Machine Learning was one of the most satisfying courses I have taken
at Penn. I felt so much more empowered at the end of this course and
I knew I was ready to tackle real world problems. ML was a
fundamental introduction to the mathematics, algorithms and practice
of machine learning. Topics covered include: Supervised learning:
least squares regression, logistic regression, perceptron, naive
Bayes, support vector machines. Model and feature selection,
ensemble methods, boosting. Learning theory: Bias/variance tradeoff.
Online learning. Unsupervised learning: Clustering. K-means. EM.
Mixture of Gaussians. PCA. Graphical models: HMMs, Bayesian and
Markov networks. Inference. Variable elimination. Miscellaneous:
Introduction to Active Learning and Big Data. All the programming
was done in Matlab.
For the sake of prevention of copying of homework of solutions, I am
not including any graphs or results from the homework.
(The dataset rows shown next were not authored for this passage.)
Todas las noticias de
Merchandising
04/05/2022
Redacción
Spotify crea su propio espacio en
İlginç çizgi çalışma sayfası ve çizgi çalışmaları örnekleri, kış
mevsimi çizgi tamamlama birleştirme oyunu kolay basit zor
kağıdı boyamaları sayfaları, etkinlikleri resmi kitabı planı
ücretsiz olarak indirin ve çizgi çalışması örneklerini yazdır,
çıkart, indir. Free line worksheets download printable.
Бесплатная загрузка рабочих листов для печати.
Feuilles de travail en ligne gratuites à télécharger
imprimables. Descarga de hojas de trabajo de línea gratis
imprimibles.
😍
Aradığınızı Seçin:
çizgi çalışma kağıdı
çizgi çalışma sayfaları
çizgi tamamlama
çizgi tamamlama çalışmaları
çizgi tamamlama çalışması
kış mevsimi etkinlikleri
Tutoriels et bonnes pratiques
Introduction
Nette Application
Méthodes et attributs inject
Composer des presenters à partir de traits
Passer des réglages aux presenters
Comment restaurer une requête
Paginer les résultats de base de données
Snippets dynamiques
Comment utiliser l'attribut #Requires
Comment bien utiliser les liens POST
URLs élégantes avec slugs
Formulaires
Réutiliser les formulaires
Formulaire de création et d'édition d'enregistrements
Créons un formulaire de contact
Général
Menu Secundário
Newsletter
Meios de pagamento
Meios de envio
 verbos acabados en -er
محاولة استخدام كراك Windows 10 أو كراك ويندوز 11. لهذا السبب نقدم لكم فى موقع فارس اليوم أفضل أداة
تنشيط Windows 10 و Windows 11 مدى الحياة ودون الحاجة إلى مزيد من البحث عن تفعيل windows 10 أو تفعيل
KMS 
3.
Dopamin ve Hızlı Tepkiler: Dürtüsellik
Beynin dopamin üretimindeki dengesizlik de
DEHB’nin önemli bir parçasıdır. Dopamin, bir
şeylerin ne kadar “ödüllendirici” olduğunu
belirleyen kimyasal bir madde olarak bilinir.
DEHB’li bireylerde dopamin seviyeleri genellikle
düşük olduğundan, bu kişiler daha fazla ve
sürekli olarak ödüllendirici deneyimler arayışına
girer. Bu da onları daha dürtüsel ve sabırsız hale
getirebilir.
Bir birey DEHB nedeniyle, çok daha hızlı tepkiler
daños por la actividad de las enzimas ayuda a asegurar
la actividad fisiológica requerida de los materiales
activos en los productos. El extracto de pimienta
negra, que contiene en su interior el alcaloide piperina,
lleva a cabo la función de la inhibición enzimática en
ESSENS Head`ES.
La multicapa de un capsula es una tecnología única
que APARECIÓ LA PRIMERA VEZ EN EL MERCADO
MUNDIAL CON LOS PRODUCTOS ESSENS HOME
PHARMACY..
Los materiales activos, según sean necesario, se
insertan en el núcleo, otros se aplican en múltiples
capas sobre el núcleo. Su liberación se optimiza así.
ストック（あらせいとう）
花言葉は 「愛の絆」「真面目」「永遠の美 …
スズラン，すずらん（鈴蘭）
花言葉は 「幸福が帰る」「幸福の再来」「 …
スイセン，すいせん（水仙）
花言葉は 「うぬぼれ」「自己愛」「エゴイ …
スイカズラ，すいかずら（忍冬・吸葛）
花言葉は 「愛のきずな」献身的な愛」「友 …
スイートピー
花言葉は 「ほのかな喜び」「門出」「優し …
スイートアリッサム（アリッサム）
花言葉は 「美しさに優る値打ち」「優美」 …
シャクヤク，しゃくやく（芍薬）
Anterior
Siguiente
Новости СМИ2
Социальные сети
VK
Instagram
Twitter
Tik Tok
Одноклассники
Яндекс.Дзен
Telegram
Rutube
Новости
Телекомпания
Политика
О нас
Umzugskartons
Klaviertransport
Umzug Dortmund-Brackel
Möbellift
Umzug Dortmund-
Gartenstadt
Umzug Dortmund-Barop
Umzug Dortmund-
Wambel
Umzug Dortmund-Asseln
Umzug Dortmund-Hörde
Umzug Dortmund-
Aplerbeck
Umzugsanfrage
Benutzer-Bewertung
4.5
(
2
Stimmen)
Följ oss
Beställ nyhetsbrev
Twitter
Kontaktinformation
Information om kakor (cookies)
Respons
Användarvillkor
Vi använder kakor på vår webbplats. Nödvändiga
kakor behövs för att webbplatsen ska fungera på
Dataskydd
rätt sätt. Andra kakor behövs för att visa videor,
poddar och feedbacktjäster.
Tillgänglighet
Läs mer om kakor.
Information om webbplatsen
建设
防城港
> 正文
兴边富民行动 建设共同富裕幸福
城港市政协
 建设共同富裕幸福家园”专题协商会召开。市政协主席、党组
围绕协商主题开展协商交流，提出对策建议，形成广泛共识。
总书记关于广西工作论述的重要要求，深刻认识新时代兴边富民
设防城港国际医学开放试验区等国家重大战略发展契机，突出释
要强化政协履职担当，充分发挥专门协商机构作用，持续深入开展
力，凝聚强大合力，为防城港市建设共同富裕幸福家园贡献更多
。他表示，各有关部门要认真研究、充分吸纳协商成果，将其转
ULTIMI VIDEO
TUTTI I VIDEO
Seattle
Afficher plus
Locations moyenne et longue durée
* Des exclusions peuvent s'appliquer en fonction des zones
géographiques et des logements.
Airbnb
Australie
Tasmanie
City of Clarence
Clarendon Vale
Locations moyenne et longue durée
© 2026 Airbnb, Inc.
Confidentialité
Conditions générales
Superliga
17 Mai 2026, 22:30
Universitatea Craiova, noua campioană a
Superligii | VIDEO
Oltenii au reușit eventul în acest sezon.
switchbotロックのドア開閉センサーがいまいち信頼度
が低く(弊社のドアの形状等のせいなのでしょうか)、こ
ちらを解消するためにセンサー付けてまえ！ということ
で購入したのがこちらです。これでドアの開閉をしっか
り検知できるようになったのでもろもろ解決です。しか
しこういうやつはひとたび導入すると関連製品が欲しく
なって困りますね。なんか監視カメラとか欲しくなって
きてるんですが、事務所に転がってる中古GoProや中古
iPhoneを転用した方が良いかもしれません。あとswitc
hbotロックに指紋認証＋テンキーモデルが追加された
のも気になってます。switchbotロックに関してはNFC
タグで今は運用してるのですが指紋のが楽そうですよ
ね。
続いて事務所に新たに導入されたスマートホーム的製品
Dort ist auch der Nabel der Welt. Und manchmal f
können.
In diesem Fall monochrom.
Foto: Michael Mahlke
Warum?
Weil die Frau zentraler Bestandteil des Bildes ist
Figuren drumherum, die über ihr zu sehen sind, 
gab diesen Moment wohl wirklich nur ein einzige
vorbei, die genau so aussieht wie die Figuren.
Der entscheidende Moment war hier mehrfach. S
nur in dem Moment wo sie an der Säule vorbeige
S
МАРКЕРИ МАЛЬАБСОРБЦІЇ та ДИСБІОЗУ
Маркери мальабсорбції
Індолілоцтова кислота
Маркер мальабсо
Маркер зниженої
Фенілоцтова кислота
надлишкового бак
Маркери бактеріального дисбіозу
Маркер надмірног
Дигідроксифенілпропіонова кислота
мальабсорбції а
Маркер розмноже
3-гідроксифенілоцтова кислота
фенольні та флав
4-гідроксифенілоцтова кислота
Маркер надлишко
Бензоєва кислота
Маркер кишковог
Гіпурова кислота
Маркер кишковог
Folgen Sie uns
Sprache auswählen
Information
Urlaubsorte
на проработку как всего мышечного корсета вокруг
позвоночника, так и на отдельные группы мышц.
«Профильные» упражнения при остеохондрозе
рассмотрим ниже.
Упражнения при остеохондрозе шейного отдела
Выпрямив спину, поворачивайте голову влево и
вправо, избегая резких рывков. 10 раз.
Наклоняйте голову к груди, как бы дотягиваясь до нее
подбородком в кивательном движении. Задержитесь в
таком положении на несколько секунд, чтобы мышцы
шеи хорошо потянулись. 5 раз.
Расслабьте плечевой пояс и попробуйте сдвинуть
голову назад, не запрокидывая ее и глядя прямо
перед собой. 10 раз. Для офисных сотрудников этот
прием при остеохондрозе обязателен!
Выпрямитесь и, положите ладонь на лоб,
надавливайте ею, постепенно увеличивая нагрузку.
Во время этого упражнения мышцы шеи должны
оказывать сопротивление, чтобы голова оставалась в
The task was to predict the rating of a restaurant from a short descriptive review written by a user. The dataset chosen for this particular task were the reviews obtained from the yelp website. The problem was formulated as a regression task rather than a classification task and (Root mean square error) RMSE was measured. Correlation test was used for feature selection and feature transformation algorithms, including TFIDF, correlation based feature weighting with sentiment analysis, PCA and classification algorithms, including Logistic regression, Naive Bayes, Perceptrons, SVM, Random forests etc. were employed and the optimal combination was chosen. The final algorithm employed was a combination of Logistic Regression with Naïve Bayes and was able to achieve significantly low RMSE in the out of sample test data and was significantly faster than most of the other algorithms employed.
Our team came 14th out of the 47 teams in class and we also had the second fastest algorithm in the top 15.